Within the United States, Congress has begun pressing the administration for an exit strategy. Trump sent mixed signals in the third week of the conflict, simultaneously suggesting that the war might be “winding down” while threatening to expand it further — declaring in a post on Truth Social that the United States would strike and destroy Iran’s power plants if Tehran did not fully reopen the Strait of Hormuz within 48 hours.

As of today, the Strait of Hormuz situation remains a critical flashpoint.

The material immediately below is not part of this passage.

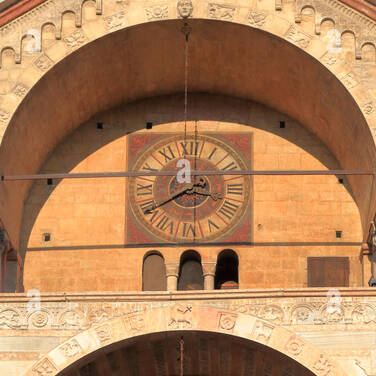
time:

Iran has declared the waterway closed to shipping linked to countries it considers hostile, and the United Kingdom Maritime Trade Operations agency has rated the threat level across the Gulf, the Strait of Hormuz, and the Gulf of Oman as critical. Twenty-one confirmed attacks on commercial vessels and offshore infrastructure have taken place since March 1.

The questions hanging over the conflict are profound and, as yet, unanswered. What comes next for Iran’s leadership, with Khamenei dead and the country under sustained bombardment? Can the Strait of Hormuz be reopened without further escalation? Will Hezbollah, the Houthis in Yemen, and Iranian-backed militias in Iraq broaden the war further? And how does this conflict — launched, critics say, while negotiations were still actively underway — ultimately end?

What is certain is that the 2026 war between the United States, Israel, and Iran has already changed the Middle East in ways that will take years, perhaps decades, to fully understand. The human suffering it has caused — on all sides, across multiple countries, among soldiers and civilians alike, including thousands of children — demands that the world pay close and honest attention to what is actually happening, rather than to the conflicting claims of any single party.

 

The conflict is still unfolding. The truth, as always, matters.